%%
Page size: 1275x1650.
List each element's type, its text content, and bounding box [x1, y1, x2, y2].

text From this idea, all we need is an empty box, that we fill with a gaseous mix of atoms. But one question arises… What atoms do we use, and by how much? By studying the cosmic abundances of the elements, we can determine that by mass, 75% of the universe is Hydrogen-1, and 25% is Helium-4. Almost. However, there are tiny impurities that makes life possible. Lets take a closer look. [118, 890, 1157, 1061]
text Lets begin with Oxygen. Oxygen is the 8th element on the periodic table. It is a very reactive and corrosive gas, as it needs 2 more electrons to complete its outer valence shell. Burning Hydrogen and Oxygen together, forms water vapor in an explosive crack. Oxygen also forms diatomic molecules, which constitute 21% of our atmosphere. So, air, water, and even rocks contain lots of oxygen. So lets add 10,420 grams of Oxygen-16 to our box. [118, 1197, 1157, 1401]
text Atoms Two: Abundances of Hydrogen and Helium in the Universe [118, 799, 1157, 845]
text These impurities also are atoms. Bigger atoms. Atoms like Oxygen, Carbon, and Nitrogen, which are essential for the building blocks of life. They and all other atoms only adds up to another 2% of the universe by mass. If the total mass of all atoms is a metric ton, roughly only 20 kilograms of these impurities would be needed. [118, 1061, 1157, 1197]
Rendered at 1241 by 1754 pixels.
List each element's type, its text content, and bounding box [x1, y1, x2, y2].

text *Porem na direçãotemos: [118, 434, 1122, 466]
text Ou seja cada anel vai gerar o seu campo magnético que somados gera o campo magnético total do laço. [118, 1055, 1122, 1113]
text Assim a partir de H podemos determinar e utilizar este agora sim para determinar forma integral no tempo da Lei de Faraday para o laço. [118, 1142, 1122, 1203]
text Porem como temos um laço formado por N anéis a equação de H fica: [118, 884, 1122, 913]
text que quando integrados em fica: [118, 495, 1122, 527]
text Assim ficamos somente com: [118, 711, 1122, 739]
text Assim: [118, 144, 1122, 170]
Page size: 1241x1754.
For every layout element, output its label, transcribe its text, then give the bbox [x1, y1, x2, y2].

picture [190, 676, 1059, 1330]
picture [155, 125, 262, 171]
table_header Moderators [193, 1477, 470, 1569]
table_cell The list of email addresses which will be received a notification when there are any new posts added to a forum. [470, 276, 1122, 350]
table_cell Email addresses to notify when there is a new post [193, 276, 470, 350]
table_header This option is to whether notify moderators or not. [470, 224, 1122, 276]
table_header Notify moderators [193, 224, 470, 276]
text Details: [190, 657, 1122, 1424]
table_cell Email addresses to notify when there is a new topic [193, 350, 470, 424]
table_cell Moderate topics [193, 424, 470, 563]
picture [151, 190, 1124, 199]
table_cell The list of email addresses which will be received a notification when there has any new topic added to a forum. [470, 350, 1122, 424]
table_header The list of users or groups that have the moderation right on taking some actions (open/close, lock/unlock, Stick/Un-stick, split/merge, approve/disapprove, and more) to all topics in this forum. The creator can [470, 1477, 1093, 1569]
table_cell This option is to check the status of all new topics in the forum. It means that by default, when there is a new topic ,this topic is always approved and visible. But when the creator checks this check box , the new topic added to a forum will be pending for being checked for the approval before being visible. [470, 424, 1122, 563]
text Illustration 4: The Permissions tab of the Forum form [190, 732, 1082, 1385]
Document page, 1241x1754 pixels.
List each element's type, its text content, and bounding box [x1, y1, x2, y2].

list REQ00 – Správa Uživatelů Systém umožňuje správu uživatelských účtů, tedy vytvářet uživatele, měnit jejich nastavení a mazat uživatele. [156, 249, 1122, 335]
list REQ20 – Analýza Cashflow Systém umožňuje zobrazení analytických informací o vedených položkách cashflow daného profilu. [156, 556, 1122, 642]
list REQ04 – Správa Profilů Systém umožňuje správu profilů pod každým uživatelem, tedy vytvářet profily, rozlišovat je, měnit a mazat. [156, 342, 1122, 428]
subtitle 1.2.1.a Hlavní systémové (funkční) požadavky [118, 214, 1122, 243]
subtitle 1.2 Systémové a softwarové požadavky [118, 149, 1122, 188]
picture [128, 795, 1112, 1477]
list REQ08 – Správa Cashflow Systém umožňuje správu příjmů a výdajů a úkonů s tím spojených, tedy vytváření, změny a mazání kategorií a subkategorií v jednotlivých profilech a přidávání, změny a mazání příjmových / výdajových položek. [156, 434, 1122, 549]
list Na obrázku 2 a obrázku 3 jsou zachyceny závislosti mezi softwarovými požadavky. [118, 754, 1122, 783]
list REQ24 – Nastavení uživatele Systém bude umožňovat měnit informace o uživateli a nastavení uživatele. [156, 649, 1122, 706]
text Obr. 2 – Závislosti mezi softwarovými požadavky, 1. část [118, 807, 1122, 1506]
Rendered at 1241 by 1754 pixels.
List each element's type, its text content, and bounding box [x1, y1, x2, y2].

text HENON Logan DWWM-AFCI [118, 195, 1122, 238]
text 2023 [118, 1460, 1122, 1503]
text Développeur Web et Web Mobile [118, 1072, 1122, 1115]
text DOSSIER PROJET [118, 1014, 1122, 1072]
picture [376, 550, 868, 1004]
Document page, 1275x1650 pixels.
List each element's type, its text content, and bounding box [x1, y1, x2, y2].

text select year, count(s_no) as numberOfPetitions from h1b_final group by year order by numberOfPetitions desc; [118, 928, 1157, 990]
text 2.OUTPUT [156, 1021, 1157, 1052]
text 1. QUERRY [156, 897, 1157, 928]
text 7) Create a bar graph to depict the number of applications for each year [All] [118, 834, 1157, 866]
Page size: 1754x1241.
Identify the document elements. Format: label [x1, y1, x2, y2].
%%
== ЗАДАНИЕ ==
Пожалуйста, подставьте «bbox» вместо «bounding box» в строках от самого начала до строки с «text Atoms Two: Abundances» включительно, больше ничего не меняя.

== ОТВЕТ ==
Page size: 1275x1650.
List each element's type, its text content, and bbox [x1, y1, x2, y2].

text From this idea, all we need is an empty box, that we fill with a gaseous mix of atoms. But one question arises… What atoms do we use, and by how much? By studying the cosmic abundances of the elements, we can determine that by mass, 75% of the universe is Hydrogen-1, and 25% is Helium-4. Almost. However, there are tiny impurities that makes life possible. Lets take a closer look. [118, 890, 1157, 1061]
text Lets begin with Oxygen. Oxygen is the 8th element on the periodic table. It is a very reactive and corrosive gas, as it needs 2 more electrons to complete its outer valence shell. Burning Hydrogen and Oxygen together, forms water vapor in an explosive crack. Oxygen also forms diatomic molecules, which constitute 21% of our atmosphere. So, air, water, and even rocks contain lots of oxygen. So lets add 10,420 grams of Oxygen-16 to our box. [118, 1197, 1157, 1401]
text Atoms Two: Abundances of Hydrogen and Helium in the Universe [118, 799, 1157, 845]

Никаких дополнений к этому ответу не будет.